Publié par : Marcelle Roujade © | octobre 27, 2010

Mes trois hommes

J’avais trois hommes dans ma vie. Si différents étaient-ils qu’ils balançaient cette vie bridée de souffles lancinants. Dans la brisure du temps des blessures, des voix du passé se sont hissés dans mon présent.

Trois hommes si différents, l’un à la voix dorée a pénétré mon cœur solitaire. Une bouffée de souvenirs dans le vacarme d’une vie tumultueuse ; l’apaisement, il incarna. Dans le creuset de sa voix, il m’emporta vers un autre monde. Dans l’ivresse de l’amour, il créa une femme avide de vie. Il fut l’homme de mes instants de bonheur, apparu comme un mirage, disparu aussi vite qu’un éclair.
Je sais qu’attendre son retour serait me perdre dans l’impasse du temps et dans l’oubli d’une vie utopique. Pourtant, souvent, je traverse le miroir du temps, transformant l’irréel en virtuel car dans mon cœur résonne encore le chant de notre amour.
Erosion du temps, d’un espoir, toujours, fuguant dans le passé d’une aventure, je consulte les effleuves de notre histoire. Ses derniers mots n’étaient-ils pas une promesse ?

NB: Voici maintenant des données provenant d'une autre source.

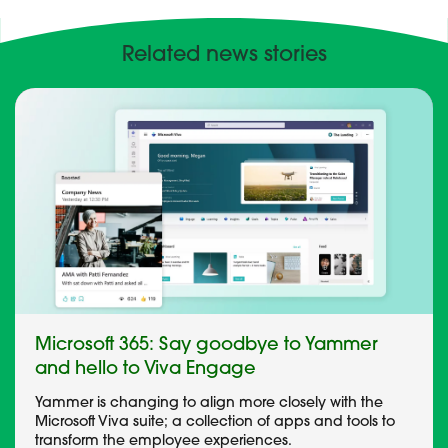
Related news stories
Microsoft 365: Say goodbye to Yammer
and hello to Viva Engage
Yammer is changing to align more closely with the
Microsoft Viva suite; a collection of apps and tools to
transform the employee experiences.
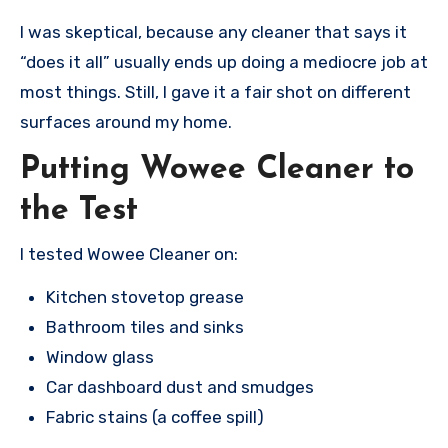
I was skeptical, because any cleaner that says it
“does it all” usually ends up doing a mediocre job at
most things. Still, I gave it a fair shot on different
surfaces around my home.
Putting Wowee Cleaner to
the Test
I tested Wowee Cleaner on:
Kitchen stovetop grease
Bathroom tiles and sinks
Window glass
Car dashboard dust and smudges
Fabric stains (a coffee spill)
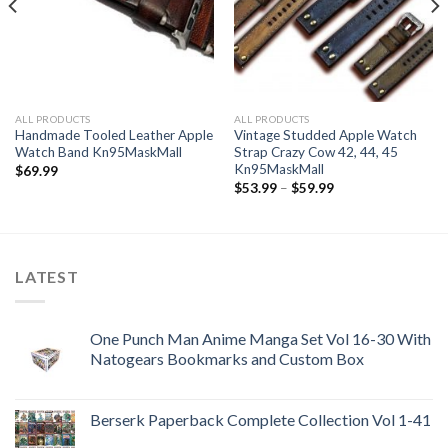
ALL PRODUCTS
ALL PRODUCTS
Handmade Tooled Leather Apple
Vintage Studded Apple Watch
Watch Band Kn95MaskMall
Strap Crazy Cow 42, 44, 45
Kn95MaskMall
$
69.99
Price
$
53.99
–
$
59.99
range:
$53.99
through
$59.99
LATEST
One Punch Man Anime Manga Set Vol 16-30 With
Natogears Bookmarks and Custom Box
Berserk Paperback Complete Collection Vol 1-41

Trois hommes si différents, le sable d’or a conservé les empreintes de nos jeux d’enfants. Du soleil de midi au soleil de minuit, j’écoute et je revis à travers les lumières dorées les histoires que me racontait mon cher et tendre cousin. Jeune adolescent, devenu homme, il est apparu dans ma vie. De passage à Paris, les années sont devenues des jours, les jours des heures, et les heures des minutes et chaque minute capturée à travers l’optique de sa caméra.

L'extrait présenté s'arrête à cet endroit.